Elektrisch bis in den Himmel und wieder zurück

Das Unternehmen Dufour Aerospace mit Sitz in Visp und Dübendorf arbeitet mit Hochdruck an der Entwicklung seiner neuartigen elektrischen Flugzeuge. Über 50 Ingenieure aus aller Welt tragen dazu bei, dass dieses Ziel immer näher rückt. Im Gespräch erklärt CEO Thomas Pfammatter, welche Hürden das Jungunternehmen auf diesem Weg noch nehmen muss und wie gross die Chance ist, dass es den Durchbruch tatsächlich schaffen wird.

========================

### [Anforderung 1]
Wandle in der Auflistung alles von der Zeile mit „## 💬 Ask Me About“ bis hinunter zum Ende der Auflistung in eine Markdown-Tabelle mit den Spalten „Nr.“ und „Zeile“ um. Leerzeilen bleiben dabei weg.

### [Daten zur Prüfung]
========================

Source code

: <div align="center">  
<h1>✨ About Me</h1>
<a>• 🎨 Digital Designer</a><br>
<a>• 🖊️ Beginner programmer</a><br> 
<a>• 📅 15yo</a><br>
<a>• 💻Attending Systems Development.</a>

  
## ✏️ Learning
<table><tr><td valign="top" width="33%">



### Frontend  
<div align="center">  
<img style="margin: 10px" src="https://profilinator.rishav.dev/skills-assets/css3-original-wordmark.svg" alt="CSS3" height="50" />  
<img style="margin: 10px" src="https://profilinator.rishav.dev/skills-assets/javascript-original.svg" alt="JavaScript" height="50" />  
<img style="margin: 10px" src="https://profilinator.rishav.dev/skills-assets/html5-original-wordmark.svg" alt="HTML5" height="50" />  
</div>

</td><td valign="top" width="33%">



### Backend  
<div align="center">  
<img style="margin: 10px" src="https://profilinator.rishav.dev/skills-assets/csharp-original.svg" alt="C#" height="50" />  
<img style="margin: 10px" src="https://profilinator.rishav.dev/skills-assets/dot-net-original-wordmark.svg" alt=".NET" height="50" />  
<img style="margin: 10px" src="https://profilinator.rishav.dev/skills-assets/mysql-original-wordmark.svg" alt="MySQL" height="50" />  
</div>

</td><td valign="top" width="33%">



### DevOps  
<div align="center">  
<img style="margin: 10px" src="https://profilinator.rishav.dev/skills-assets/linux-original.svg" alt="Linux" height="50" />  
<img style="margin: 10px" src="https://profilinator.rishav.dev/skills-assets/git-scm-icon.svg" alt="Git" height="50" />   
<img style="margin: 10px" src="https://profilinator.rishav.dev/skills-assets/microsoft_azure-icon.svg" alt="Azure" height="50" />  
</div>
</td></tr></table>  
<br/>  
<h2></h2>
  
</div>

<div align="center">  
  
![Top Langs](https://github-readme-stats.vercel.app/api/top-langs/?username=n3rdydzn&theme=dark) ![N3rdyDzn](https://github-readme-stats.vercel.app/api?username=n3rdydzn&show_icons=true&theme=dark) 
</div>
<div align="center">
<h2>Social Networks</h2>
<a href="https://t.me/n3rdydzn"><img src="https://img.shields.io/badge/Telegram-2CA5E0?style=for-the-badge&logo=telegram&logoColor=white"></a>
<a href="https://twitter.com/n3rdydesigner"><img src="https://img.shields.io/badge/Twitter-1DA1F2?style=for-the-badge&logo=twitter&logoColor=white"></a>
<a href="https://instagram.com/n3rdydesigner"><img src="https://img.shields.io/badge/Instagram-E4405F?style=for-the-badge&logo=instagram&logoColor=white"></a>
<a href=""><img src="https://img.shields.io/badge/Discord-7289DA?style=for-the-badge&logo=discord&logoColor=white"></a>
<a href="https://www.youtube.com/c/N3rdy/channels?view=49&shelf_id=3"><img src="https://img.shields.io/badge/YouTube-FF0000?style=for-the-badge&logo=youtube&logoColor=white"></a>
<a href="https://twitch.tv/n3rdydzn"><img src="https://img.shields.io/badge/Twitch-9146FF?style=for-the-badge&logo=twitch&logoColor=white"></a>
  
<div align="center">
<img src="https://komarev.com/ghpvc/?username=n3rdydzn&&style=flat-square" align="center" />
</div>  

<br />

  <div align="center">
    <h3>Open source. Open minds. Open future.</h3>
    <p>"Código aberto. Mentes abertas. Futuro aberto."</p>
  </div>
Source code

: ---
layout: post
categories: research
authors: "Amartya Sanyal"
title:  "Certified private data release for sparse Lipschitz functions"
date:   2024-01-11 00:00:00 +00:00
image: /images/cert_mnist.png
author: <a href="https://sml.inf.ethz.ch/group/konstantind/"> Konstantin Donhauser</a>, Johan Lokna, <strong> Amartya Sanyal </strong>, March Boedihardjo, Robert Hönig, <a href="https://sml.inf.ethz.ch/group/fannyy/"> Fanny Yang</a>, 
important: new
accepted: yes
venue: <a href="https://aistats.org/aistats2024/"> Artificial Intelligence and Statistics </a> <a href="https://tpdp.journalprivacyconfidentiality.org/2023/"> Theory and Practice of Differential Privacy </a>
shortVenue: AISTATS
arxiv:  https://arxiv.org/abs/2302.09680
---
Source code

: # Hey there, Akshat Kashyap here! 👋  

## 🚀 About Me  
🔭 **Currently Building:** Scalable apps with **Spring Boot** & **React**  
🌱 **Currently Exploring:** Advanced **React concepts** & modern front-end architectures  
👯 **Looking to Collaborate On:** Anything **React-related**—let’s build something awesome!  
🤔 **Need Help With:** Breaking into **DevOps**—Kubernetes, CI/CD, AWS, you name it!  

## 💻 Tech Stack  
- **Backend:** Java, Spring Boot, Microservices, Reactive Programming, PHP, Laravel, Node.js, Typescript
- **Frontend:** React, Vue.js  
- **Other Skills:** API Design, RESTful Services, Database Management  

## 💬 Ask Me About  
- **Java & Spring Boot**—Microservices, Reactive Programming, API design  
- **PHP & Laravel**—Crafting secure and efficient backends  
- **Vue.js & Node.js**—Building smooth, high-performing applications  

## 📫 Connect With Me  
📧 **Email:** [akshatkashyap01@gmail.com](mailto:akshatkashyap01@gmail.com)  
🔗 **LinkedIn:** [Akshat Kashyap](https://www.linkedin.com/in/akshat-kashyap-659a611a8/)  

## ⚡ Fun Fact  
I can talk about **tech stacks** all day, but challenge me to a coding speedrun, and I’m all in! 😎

========================

### [Anforderung 2]
Schreibe aus dem Text über Dufour Aerospace alles von „Das Unternehmen Dufour“ bis hinunter zu „tatsächlich schaffen wird.“ wortgetreu ab.

### [Antwortbereich 1]
| Nr. | Zeile |
|---|---|
| 1 | ## 💬 Ask Me About   |
| 2 | - **Java & Spring Boot**—Microservices, Reactive Programming, API design   |
| 3 | - **PHP & Laravel**—Crafting secure and efficient backends   |
| 4 | - **Vue.js & Node.js**—Building smooth, high-performing applications   |
| 5 | ## 📫 Connect With Me   |
| 6 | 📧 **Email:** [akshatkashyap01@gmail.com](mailto:akshatkashyap01@gmail.com)   |
| 7 | 🔗 **LinkedIn:** [Akshat Kashyap](https://www.linkedin.com/in/akshat-kashyap-659a611a8/)   |
| 8 | ## ⚡ Fun Fact   |
| 9 | I can talk about **tech stacks** all day, but challenge me to a coding speedrun, and I’m all in! 😎 |

### [Antwortbereich 2]
Das Unternehmen Dufour Aerospace mit Sitz in Visp und Dübendorf arbeitet mit Hochdruck an der Entwicklung seiner neuartigen elektrischen Flugzeuge. Über 50 Ingenieure aus aller Welt tragen dazu bei, dass dieses Ziel immer näher rückt. Im Gespräch erklärt CEO Thomas Pfammatter, welche Hürden das Jungunternehmen auf diesem Weg noch nehmen muss und wie gross die Chance ist, dass es den Durchbruch tatsächlich schaffen wird.